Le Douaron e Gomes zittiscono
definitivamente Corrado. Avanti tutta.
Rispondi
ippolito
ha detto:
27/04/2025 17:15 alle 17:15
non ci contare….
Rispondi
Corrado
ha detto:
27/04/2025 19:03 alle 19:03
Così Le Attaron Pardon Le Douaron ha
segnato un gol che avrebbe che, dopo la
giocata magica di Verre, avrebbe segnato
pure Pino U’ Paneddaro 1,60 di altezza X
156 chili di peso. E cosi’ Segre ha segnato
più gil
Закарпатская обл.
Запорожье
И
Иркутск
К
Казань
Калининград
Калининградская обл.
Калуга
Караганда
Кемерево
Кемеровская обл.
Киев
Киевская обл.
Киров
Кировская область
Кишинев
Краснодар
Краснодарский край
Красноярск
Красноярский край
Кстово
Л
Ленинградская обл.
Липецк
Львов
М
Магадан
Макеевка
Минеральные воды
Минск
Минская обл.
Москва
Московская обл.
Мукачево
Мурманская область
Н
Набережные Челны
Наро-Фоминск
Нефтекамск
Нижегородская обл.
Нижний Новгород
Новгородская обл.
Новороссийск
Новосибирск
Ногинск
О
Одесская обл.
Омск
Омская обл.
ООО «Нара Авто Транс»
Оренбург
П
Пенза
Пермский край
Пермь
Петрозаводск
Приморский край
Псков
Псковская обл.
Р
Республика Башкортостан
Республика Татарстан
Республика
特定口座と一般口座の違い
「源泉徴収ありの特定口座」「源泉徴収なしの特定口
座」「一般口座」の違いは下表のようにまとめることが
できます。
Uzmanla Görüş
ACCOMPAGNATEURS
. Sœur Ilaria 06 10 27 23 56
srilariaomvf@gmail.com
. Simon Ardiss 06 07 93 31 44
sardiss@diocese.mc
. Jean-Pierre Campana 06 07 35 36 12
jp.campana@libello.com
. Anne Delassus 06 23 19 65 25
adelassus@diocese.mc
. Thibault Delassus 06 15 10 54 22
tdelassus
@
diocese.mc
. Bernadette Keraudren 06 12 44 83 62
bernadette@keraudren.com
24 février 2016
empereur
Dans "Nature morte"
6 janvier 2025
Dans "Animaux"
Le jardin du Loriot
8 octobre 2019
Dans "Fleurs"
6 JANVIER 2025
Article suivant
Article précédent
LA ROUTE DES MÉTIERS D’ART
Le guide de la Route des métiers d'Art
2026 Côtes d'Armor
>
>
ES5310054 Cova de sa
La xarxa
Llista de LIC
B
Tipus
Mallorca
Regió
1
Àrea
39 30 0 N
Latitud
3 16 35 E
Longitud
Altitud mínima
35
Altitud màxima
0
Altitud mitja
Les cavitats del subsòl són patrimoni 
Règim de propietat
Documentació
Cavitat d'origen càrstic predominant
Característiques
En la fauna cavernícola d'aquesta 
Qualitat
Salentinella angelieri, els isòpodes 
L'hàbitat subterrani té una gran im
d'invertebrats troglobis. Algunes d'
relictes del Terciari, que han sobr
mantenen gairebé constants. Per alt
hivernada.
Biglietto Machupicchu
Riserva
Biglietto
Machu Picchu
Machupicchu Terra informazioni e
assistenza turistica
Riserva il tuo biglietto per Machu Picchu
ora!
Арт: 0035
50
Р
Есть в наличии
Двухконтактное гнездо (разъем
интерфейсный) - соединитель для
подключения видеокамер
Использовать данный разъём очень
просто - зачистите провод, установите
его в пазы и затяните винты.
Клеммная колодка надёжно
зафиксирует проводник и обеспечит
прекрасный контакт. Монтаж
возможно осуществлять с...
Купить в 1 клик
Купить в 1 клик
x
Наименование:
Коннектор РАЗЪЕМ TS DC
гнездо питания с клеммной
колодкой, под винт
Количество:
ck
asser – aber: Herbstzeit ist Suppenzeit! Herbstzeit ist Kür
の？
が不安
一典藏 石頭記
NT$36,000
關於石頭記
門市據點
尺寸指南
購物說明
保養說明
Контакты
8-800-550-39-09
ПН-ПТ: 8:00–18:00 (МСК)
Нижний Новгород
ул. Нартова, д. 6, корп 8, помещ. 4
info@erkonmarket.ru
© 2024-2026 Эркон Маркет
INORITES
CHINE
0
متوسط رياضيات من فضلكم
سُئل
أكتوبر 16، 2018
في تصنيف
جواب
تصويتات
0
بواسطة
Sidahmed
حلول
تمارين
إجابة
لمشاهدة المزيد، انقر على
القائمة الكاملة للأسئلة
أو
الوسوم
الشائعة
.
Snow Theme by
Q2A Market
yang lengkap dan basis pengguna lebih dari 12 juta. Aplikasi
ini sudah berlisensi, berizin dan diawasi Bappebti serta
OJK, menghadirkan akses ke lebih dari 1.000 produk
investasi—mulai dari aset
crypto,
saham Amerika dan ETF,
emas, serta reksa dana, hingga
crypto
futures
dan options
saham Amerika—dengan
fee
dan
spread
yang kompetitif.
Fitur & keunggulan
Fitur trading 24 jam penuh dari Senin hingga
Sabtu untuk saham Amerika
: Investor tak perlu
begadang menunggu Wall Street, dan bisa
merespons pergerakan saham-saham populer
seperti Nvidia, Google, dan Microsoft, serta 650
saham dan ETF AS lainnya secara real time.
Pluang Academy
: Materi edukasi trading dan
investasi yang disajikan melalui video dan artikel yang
--------------------
An exact copy of the lines above between the line holding "adelassus@diocese.mc" and the line holding "L'hàbitat subterrani té una gran im", inclusive, is the whole answer.

▶ _WRITTEN SOLUTION_:
adelassus@diocese.mc
. Thibault Delassus 06 15 10 54 22
tdelassus
@
diocese.mc
. Bernadette Keraudren 06 12 44 83 62
bernadette@keraudren.com
24 février 2016
empereur
Dans "Nature morte"
6 janvier 2025
Dans "Animaux"
Le jardin du Loriot
8 octobre 2019
Dans "Fleurs"
6 JANVIER 2025
Article suivant
Article précédent
LA ROUTE DES MÉTIERS D’ART
Le guide de la Route des métiers d'Art
2026 Côtes d'Armor
>
>
ES5310054 Cova de sa
La xarxa
Llista de LIC
B
Tipus
Mallorca
Regió
1
Àrea
39 30 0 N
Latitud
3 16 35 E
Longitud
Altitud mínima
35
Altitud màxima
0
Altitud mitja
Les cavitats del subsòl són patrimoni 
Règim de propietat
Documentació
Cavitat d'origen càrstic predominant
Característiques
En la fauna cavernícola d'aquesta 
Qualitat
Salentinella angelieri, els isòpodes 
L'hàbitat subterrani té una gran im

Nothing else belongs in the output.